Which lines below hold the word "CANSTBY"? Report each one.

-- MATERIAL FOR THE TASK follows --

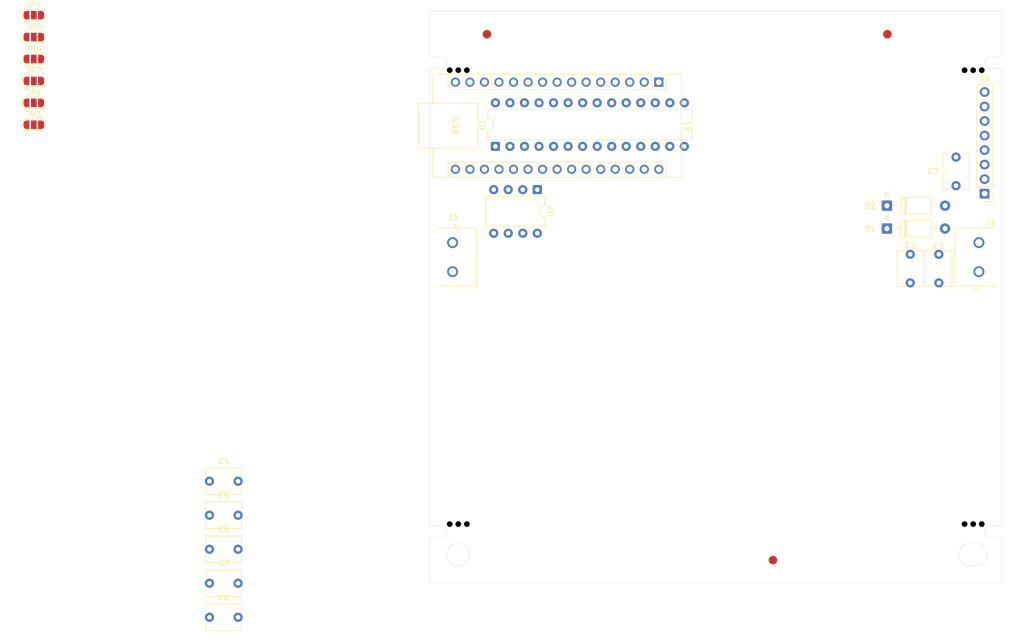
<source format=kicad_pcb>
(kicad_pcb
	(version 20241229)
	(generator "pcbnew")
	(generator_version "9.0")
	(general
		(thickness 1.6)
		(legacy_teardrops no)
	)
	(paper "A4")
	(layers
		(0 "F.Cu" signal)
		(2 "B.Cu" signal)
		(9 "F.Adhes" user "F.Adhesive")
		(11 "B.Adhes" user "B.Adhesive")
		(13 "F.Paste" user)
		(15 "B.Paste" user)
		(5 "F.SilkS" user "F.Silkscreen")
		(7 "B.SilkS" user "B.Silkscreen")
		(1 "F.Mask" user)
		(3 "B.Mask" user)
		(17 "Dwgs.User" user "User.Drawings")
		(19 "Cmts.User" user "User.Comments")
		(21 "Eco1.User" user "User.Eco1")
		(23 "Eco2.User" user "User.Eco2")
		(25 "Edge.Cuts" user)
		(27 "Margin" user)
		(31 "F.CrtYd" user "F.Courtyard")
		(29 "B.CrtYd" user "B.Courtyard")
		(35 "F.Fab" user)
		(33 "B.Fab" user)
		(39 "User.1" user)
		(41 "User.2" user)
		(43 "User.3" user)
		(45 "User.4" user)
	)
	(setup
		(stackup
			(layer "F.SilkS"
				(type "Top Silk Screen")
			)
			(layer "F.Paste"
				(type "Top Solder Paste")
			)
			(layer "F.Mask"
				(type "Top Solder Mask")
				(thickness 0.01)
			)
			(layer "F.Cu"
				(type "copper")
				(thickness 0.035)
			)
			(layer "dielectric 1"
				(type "core")
				(thickness 1.51)
				(material "FR4")
				(epsilon_r 4.5)
				(loss_tangent 0.02)
			)
			(layer "B.Cu"
				(type "copper")
				(thickness 0.035)
			)
			(layer "B.Mask"
				(type "Bottom Solder Mask")
				(thickness 0.01)
			)
			(layer "B.Paste"
				(type "Bottom Solder Paste")
			)
			(layer "B.SilkS"
				(type "Bottom Silk Screen")
			)
			(copper_finish "None")
			(dielectric_constraints no)
		)
		(pad_to_mask_clearance 0)
		(allow_soldermask_bridges_in_footprints no)
		(tenting front back)
		(aux_axis_origin 100 150)
		(grid_origin 100 150)
		(pcbplotparams
			(layerselection 0x00000000_00000000_55555555_5755f5ff)
			(plot_on_all_layers_selection 0x00000000_00000000_00000000_00000000)
			(disableapertmacros no)
			(usegerberextensions no)
			(usegerberattributes yes)
			(usegerberadvancedattributes yes)
			(creategerberjobfile yes)
			(dashed_line_dash_ratio 12.000000)
			(dashed_line_gap_ratio 3.000000)
			(svgprecision 4)
			(plotframeref no)
			(mode 1)
			(useauxorigin no)
			(hpglpennumber 1)
			(hpglpenspeed 20)
			(hpglpendiameter 15.000000)
			(pdf_front_fp_property_popups yes)
			(pdf_back_fp_property_popups yes)
			(pdf_metadata yes)
			(pdf_single_document no)
			(dxfpolygonmode yes)
			(dxfimperialunits yes)
			(dxfusepcbnewfont yes)
			(psnegative no)
			(psa4output no)
			(plot_black_and_white yes)
			(sketchpadsonfab no)
			(plotpadnumbers no)
			(hidednponfab no)
			(sketchdnponfab yes)
			(crossoutdnponfab yes)
			(subtractmaskfromsilk no)
			(outputformat 1)
			(mirror no)
			(drillshape 1)
			(scaleselection 1)
			(outputdirectory "")
		)
	)
	(net 0 "")
	(net 1 "+5V")
	(net 2 "/SCK")
	(net 3 "GND")
	(net 4 "/RC0")
	(net 5 "/SDI")
	(net 6 "/AN4")
	(net 7 "/~{MCLR}")
	(net 8 "/RC1")
	(net 9 "/AN0")
	(net 10 "/AN3")
	(net 11 "/RB1")
	(net 12 "/RB5")
	(net 13 "/UART_RX")
	(net 14 "/RB0")
	(net 15 "/RB4")
	(net 16 "/RB3")
	(net 17 "/UART_TX")
	(net 18 "/SDO")
	(net 19 "/RB2")
	(net 20 "/AN1")
	(net 21 "/AN2")
	(net 22 "/RC5")
	(net 23 "/SCL")
	(net 24 "/SDA")
	(net 25 "/RC2")
	(net 26 "/PGD")
	(net 27 "/PCG")
	(net 28 "/SCL{slash}SCK")
	(net 29 "/SDA{slash}SDI")
	(net 30 "/SDO{slash}RC5")
	(net 31 "/CANRX")
	(net 32 "/CANRX{slash}RB3")
	(net 33 "/CANTX")
	(net 34 "/CANTX{slash}RB2")
	(net 35 "/CANSTBY")
	(net 36 "/CANSTBY{slash}RB4")
	(net 37 "unconnected-(A1-A7-Pad26)")
	(net 38 "unconnected-(U1-OSC2{slash}CLKOUT-Pad10)")
	(net 39 "unconnected-(U1-OSC1{slash}CLKIN-Pad9)")
	(net 40 "unconnected-(A1-AREF-Pad18)")
	(net 41 "unconnected-(A1-3V3-Pad17)")
	(net 42 "unconnected-(A1-A6-Pad25)")
	(net 43 "unconnected-(A1-VIN-Pad30)")
	(net 44 "VIN2")
	(net 45 "VIN1")
	(net 46 "unconnected-(J2-Pin_8-Pad8)")
	(net 47 "unconnected-(J2-Pin_7-Pad7)")
	(net 48 "unconnected-(J2-Pin_6-Pad6)")
	(net 49 "Net-(J3-Pin_2)")
	(net 50 "Net-(J3-Pin_1)")
	(footprint "Jumper:SolderJumper-3_P1.3mm_Open_RoundedPad1.0x1.5mm" (layer "F.Cu") (at 30.8 54.5))
	(footprint "Jumper:SolderJumper-3_P1.3mm_Open_RoundedPad1.0x1.5mm" (layer "F.Cu") (at 30.8 66.005))
	(footprint "Fiducial:Fiducial_1.5mm_Mask4.5mm" (layer "F.Cu") (at 180 54))
	(footprint "Module:Arduino_Nano" (layer "F.Cu") (at 140.05 62.39 -90))
	(footprint "Capacitor_THT:C_Disc_D6.0mm_W4.4mm_P5.00mm" (layer "F.Cu") (at 192 80.5 90))
	(footprint "Fiducial:Fiducial_1.5mm_Mask4.5mm" (layer "F.Cu") (at 160 146))
	(footprint "Package_DIP:DIP-28_W7.62mm" (layer "F.Cu") (at 111.49 73.62 90))
	(footprint "Jumper:SolderJumper-3_P1.3mm_Open_RoundedPad1.0x1.5mm" (layer "F.Cu") (at 30.8 50.665))
	(footprint "Capacitor_THT:C_Disc_D6.0mm_W4.4mm_P5.00mm" (layer "F.Cu") (at 61.5 144.1))
	(footprint "Jumper:SolderJumper-3_P1.3mm_Open_RoundedPad1.0x1.5mm" (layer "F.Cu") (at 30.8 58.335))
	(footprint "Jumper:SolderJumper-3_P1.3mm_Open_RoundedPad1.0x1.5mm" (layer "F.Cu") (at 30.8 62.17))
	(footprint "Package_DIP:DIP-8_W7.62mm" (layer "F.Cu") (at 118.81 81.195 -90))
	(footprint "Capacitor_THT:C_Disc_D6.0mm_W4.4mm_P5.00mm" (layer "F.Cu") (at 189 92.5 -90))
	(footprint "00_Others:Slit_2x6mm_SingleSide" (layer "F.Cu") (at 105 59 180))
	(footprint "Diode_THT:D_A-405_P10.16mm_Horizontal" (layer "F.Cu") (at 179.92 84))
	(footprint "Capacitor_THT:C_Disc_D6.0mm_W4.4mm_P5.00mm" (layer "F.Cu") (at 61.5 132.2))
	(footprint "Fiducial:Fiducial_1.5mm_Mask4.5mm" (layer "F.Cu") (at 110 54))
	(footprint "Capacitor_THT:C_Disc_D6.0mm_W4.4mm_P5.00mm" (layer "F.Cu") (at 184 92.5 -90))
	(footprint "00_Others:Slit_2x6mm_SingleSide" (layer "F.Cu") (at 105 141))
	(footprint "01_Akizuki:TB111-2-2-X-1-1" (layer "F.Cu") (at 104 93))
	(footprint "00_Others:Slit_2x6mm_SingleSide" (layer "F.Cu") (at 195 141))
	(footprint "00_Others:Slit_2x6mm_SingleSide" (layer "F.Cu") (at 195 59 180))
	(footprint "01_Akizuki:TB111-2-2-X-1-1" (layer "F.Cu") (at 196 93 180))
	(footprint "Capacitor_THT:C_Disc_D6.0mm_W4.4mm_P5.00mm" (layer "F.Cu") (at 61.5 150.05))
	(footprint "Jumper:SolderJumper-3_P1.3mm_Open_RoundedPad1.0x1.5mm" (layer "F.Cu") (at 30.8 69.84))
	(footprint "Capacitor_THT:C_Disc_D6.0mm_W4.4mm_P5.00mm" (layer "F.Cu") (at 61.5 156))
	(footprint "Connector_PinHeader_2.54mm:PinHeader_1x08_P2.54mm_Vertical" (layer "F.Cu") (at 197 81.89 180))
	(footprint "Capacitor_THT:C_Disc_D6.0mm_W4.4mm_P5.00mm" (layer "F.Cu") (at 61.5 138.15))
	(footprint "Diode_THT:D_A-405_P10.16mm_Horizontal" (layer "F.Cu") (at 179.92 88))
	(gr_line
		(start 200 142)
		(end 198 142)
		(stroke
			(width 0.05)
			(type default)
		)
		(locked yes)
		(layer "Edge.Cuts")
		(uuid "19f35b0b-0d1b-44f7-9d81-59a4ce23f64a")
	)
	(gr_arc
		(start 198 60)
		(mid 197 59)
		(end 198 58)
		(stroke
			(width 0.05)
			(type default)
		)
		(locked yes)
		(layer "Edge.Cuts")
		(uuid "351a28a6-f6b1-4653-8d88-38178668e9b8")
	)
	(gr_line
		(start 200 60)
		(end 198 60)
		(stroke
			(width 0.05)
			(type default)
		)
		(locked yes)
		(layer "Edge.Cuts")
		(uuid "3578847e-03bf-45e6-a13d-5b77accf9152")
	)
	(gr_line
		(start 102 60)
		(end 100 60)
		(stroke
			(width 0.05)
			(type default)
		)
		(locked yes)
		(layer "Edge.Cuts")
		(uuid "3780ecf8-7e4f-4a51-bf96-d90a191308c5")
	)
	(gr_arc
		(start 194.5 147)
		(mid 192.5 145)
		(end 194.5 143)
		(stroke
			(width 0.05)
			(type default)
		)
		(locked yes)
		(layer "Edge.Cuts")
		(uuid "4e5f9460-8470-46a8-b311-e12f81213408")
	)
	(gr_line
		(start 200 150)
		(end 200 142)
		(stroke
			(width 0.05)
			(type default)
		)
		(locked yes)
		(layer "Edge.Cuts")
		(uuid "554b0550-fba2-4951-9096-5b30979e38e5")
	)
	(gr_line
		(start 100 58)
		(end 102 58)
		(stroke
			(width 0.05)
			(type default)
		)
		(locked yes)
		(layer "Edge.Cuts")
		(uuid "57b92f33-b531-46a1-aa6a-6be790050769")
	)
	(gr_line
		(start 200 140)
		(end 200 60)
		(stroke
			(width 0.05)
			(type default)
		)
		(locked yes)
		(layer "Edge.Cuts")
		(uuid "5ed9e511-cf55-4091-885e-3ee9ca573b04")
	)
	(gr_arc
		(start 102 58)
		(mid 103 59)
		(end 102 60)
		(stroke
			(width 0.05)
			(type default)
		)
		(locked yes)
		(layer "Edge.Cuts")
		(uuid "6506c214-482d-4025-8c3d-70af569a134c")
	)
	(gr_line
		(start 100 50)
		(end 200 50)
		(stroke
			(width 0.05)
			(type default)
		)
		(locked yes)
		(layer "Edge.Cuts")
		(uuid "7addb6b4-70d3-4943-863a-911086c4a8fa")
	)
	(gr_line
		(start 200 50)
		(end 200 58)
		(stroke
			(width 0.05)
			(type default)
		)
		(locked yes)
		(layer "Edge.Cuts")
		(uuid "7f945bac-9046-47b6-8db6-d2081ecbd07a")
	)
	(gr_arc
		(start 195.5 143)
		(mid 197.5 145)
		(end 195.5 147)
		(stroke
			(width 0.05)
			(type default)
		)
		(locked yes)
		(layer "Edge.Cuts")
		(uuid "a4c55222-8666-4abe-908c-14acfdbb3a14")
	)
	(gr_line
		(start 195.5 147)
		(end 194.5 147)
		(stroke
			(width 0.05)
			(type default)
		)
		(locked yes)
		(layer "Edge.Cuts")
		(uuid "a69a0543-db7b-4426-965a-6f2328020e61")
	)
	(gr_line
		(start 102 142)
		(end 100 142)
		(stroke
			(width 0.05)
			(type default)
		)
		(locked yes)
		(layer "Edge.Cuts")
		(uuid "a70a53ad-0a68-4a4a-a50d-c31c918d6ea4")
	)
	(gr_line
		(start 100 150)
		(end 200 150)
		(stroke
			(width 0.05)
			(type default)
		)
		(locked yes)
		(layer "Edge.Cuts")
		(uuid "b338f1ad-a82e-417e-8f79-3916cd207a8c")
	)
	(gr_arc
		(start 102 140)
		(mid 103 141)
		(end 102 142)
		(stroke
			(width 0.05)
			(type default)
		)
		(locked yes)
		(layer "Edge.Cuts")
		(uuid "bca9f36c-88e1-4c59-b60c-4ea5b7d8ac85")
	)
	(gr_line
		(start 198 58)
		(end 200 58)
		(stroke
			(width 0.05)
			(type default)
		)
		(locked yes)
		(layer "Edge.Cuts")
		(uuid "bce011c7-84c1-4927-b345-1b659ba105ff")
	)
	(gr_line
		(start 100 140)
		(end 100 60)
		(stroke
			(width 0.05)
			(type default)
		)
		(locked yes)
		(layer "Edge.Cuts")
		(uuid "bd63b616-22bd-4f64-9220-68f896d5004f")
	)
	(gr_line
		(start 100 140)
		(end 102 140)
		(stroke
			(width 0.05)
			(type default)
		)
		(locked yes)
		(layer "Edge.Cuts")
		(uuid "c06cf12f-12e1-4c9d-9f7d-d011ebaaea1c")
	)
	(gr_line
		(start 100 58)
		(end 100 50)
		(stroke
			(width 0.05)
			(type default)
		)
		(locked yes)
		(layer "Edge.Cuts")
		(uuid "d31d85a3-4834-4396-81ff-719657c21789")
	)
	(gr_arc
		(start 198 142)
		(mid 197 141)
		(end 198 140)
		(stroke
			(width 0.05)
			(type default)
		)
		(locked yes)
		(layer "Edge.Cuts")
		(uuid "d4792681-6985-40c5-82ab-3e73cf62cc7d")
	)
	(gr_line
		(start 194.5 143)
		(end 195.5 143)
		(stroke
			(width 0.05)
			(type default)
		)
		(locked yes)
		(layer "Edge.Cuts")
		(uuid "db526f44-a1c9-41af-ab18-099efce273d9")
	)
	(gr_line
		(start 198 140)
		(end 200 140)
		(stroke
			(width 0.05)
			(type default)
		)
		(locked yes)
		(layer "Edge.Cuts")
		(uuid "e2ffe807-9f82-4b1b-ae99-99082595aecd")
	)
	(gr_line
		(start 100 142)
		(end 100 150)
		(stroke
			(width 0.05)
			(type default)
		)
		(locked yes)
		(layer "Edge.Cuts")
		(uuid "f43ff9b8-5502-458e-90ab-d5d810017f28")
	)
	(gr_circle
		(center 105 145)
		(end 107 145)
		(stroke
			(width 0.05)
			(type solid)
		)
		(fill no)
		(locked yes)
		(layer "Edge.Cuts")
		(uuid "f952fe18-30f5-46e3-b4fc-2e6f98785e63")
	)
	(gr_line
		(start 100 58)
		(end 200 58)
		(stroke
			(width 0.1)
			(type default)
		)
		(locked yes)
		(layer "User.2")
		(uuid "2583132e-10e4-4217-9ee7-8e886b46e198")
	)
	(gr_line
		(start 100 140)
		(end 200 140)
		(stroke
			(width 0.1)
			(type default)
		)
		(locked yes)
		(layer "User.2")
		(uuid "3f438278-f1c8-4917-ae0e-b650f99fe384")
	)
	(gr_line
		(start 100 60)
		(end 200 60)
		(stroke
			(width 0.1)
			(type default)
		)
		(locked yes)
		(layer "User.2")
		(uuid "50c83b03-c392-44a2-aff9-70d15b03262e")
	)
	(gr_line
		(start 100 142)
		(end 200 142)
		(stroke
			(width 0.1)
			(type default)
		)
		(locked yes)
		(layer "User.2")
		(uuid "8a33f239-12ea-4516-9c7e-849e7b59d20f")
	)
	(gr_line
		(start 100 101)
		(end 200 101)
		(stroke
			(width 0.1)
			(type default)
		)
		(layer "User.2")
		(uuid "8e8abd0a-1e37-48d6-a57d-01c97103c16a")
	)
	(gr_line
		(start 200 99)
		(end 100 99)
		(stroke
			(width 0.1)
			(type default)
		)
		(layer "User.2")
		(uuid "ab6644b8-436e-45ae-84c2-aa6de7082de9")
	)
	(gr_line
		(start 149 140)
		(end 151 140)
		(stroke
			(width 0.1)
			(type default)
		)
		(layer "User.2")
		(uuid "c80465af-82f8-49f5-9f3e-96755ba71e77")
	)
	(gr_line
		(start 100 100)
		(end 200 100)
		(stroke
			(width 0.1)
			(type default)
		)
		(layer "User.2")
		(uuid "f8745044-c16d-4545-93d9-7eff22e3ef2f")
	)
	(embedded_fonts no)
)

</source>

-- MATERIAL FOR THE TASK concluded --

▶ WRITTEN SOLUTION
	(net 35 "/CANSTBY")
	(net 36 "/CANSTBY{slash}RB4")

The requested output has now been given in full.